The other:—

Cloth of gold do not despise,
Though thou art match'd with cloth of frize.

[Page 201,] line 3 from foot. Eliot's famous troop. General George Augustus Eliott (afterwards Lord Heathfield), the defender of Gibraltar and the founder of the 15th or King's Own Royal Light Dragoons, now the 15th Hussars, whose first action was at Emsdorf. At the time that regiment was being collected, there was a strike of tailors, many of whom joined it. Eliott, one version of the incident says, wished to get men who never having ridden had not to unlearn any bad methods of riding.
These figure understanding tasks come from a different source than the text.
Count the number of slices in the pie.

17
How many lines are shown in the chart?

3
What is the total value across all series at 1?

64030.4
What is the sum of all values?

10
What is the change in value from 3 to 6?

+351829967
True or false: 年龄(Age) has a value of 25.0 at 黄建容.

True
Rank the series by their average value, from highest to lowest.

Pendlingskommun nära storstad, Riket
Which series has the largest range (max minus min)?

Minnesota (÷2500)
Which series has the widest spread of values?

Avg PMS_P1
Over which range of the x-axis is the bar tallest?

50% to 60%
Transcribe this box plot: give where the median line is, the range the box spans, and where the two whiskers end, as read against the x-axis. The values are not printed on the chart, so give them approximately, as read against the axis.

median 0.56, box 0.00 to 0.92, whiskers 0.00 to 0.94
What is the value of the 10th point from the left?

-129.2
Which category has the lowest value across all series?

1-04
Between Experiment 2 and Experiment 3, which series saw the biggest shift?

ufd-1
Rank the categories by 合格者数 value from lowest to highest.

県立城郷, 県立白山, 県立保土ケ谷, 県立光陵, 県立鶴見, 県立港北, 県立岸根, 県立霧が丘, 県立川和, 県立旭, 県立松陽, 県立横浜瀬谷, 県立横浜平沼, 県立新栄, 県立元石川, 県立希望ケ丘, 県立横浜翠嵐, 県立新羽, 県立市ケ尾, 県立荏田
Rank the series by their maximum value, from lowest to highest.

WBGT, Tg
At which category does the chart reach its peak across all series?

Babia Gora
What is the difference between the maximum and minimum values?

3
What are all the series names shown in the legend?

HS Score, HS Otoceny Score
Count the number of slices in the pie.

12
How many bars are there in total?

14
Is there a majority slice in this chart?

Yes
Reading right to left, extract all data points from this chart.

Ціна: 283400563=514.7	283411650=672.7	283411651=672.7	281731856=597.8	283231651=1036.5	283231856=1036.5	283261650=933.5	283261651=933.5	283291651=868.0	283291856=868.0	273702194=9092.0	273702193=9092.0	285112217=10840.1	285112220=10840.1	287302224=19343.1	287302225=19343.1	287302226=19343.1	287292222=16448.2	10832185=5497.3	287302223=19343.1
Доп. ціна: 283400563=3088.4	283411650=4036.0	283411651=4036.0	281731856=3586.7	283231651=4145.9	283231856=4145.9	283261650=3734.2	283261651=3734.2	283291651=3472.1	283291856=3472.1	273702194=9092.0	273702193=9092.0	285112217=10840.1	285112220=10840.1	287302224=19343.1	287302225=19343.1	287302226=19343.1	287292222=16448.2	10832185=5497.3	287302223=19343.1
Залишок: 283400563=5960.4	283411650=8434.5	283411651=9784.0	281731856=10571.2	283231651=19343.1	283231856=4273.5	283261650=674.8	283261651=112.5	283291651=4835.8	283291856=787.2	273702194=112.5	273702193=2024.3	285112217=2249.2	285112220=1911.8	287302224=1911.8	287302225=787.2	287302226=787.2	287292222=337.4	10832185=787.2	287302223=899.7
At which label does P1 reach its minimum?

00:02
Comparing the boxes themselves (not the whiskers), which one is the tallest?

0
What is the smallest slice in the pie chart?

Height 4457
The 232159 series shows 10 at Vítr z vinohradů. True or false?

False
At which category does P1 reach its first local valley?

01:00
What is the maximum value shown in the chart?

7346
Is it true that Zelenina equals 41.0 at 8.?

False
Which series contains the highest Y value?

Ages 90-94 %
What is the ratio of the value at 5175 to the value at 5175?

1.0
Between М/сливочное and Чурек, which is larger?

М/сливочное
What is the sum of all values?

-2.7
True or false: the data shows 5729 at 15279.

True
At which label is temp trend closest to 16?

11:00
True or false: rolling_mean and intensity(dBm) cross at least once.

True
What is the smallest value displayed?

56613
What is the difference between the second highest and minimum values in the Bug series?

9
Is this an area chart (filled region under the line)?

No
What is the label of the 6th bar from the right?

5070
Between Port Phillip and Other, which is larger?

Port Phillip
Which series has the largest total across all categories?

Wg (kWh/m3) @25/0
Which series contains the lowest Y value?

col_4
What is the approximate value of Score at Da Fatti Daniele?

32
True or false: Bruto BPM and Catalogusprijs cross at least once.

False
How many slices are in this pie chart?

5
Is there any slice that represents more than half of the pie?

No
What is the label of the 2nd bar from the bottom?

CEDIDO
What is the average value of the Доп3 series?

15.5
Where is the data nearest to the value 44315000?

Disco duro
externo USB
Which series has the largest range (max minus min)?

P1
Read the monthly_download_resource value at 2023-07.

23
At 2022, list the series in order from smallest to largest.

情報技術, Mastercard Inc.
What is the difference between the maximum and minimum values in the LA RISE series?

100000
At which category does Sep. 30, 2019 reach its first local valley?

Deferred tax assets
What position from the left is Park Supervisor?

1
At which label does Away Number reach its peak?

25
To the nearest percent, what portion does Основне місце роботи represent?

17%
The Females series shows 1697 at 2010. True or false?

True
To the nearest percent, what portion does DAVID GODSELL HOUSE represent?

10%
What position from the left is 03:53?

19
Later they were engaged against the Spaniards in Cuba in 1762-1763.

[Page 202,] line 6. Speculative politicians. Lamb was probably referring to Francis Place (1771-1854), the tailor-reformer, among whose friends were certain of Lamb's own—William Frend, for example.

[Page 202.] Footnote. "Gladden life." From Johnson's Life of Edmund Smith—"one who has gladdened life"; or possibly from Coombe's "Peasant of Auburn":—

And whilst thy breast matures each patriot plan
That gladdens life and man endears to man.

[Page 203,] line 22. Dr. Norris's famous narrative. The Narrative of Dr. Robert Norris concerning the strange and deplorable Frenzy of Mr. John Dennis was a satirical squib by Pope against the critic John Dennis (1657-1734). The passage referred to by Lamb runs:—

Doct. Pray, Sir, how did you contract the Swelling?

Denn. By a Criticism.

Doct. A Criticism! that's a Distemper I never read of in Galen.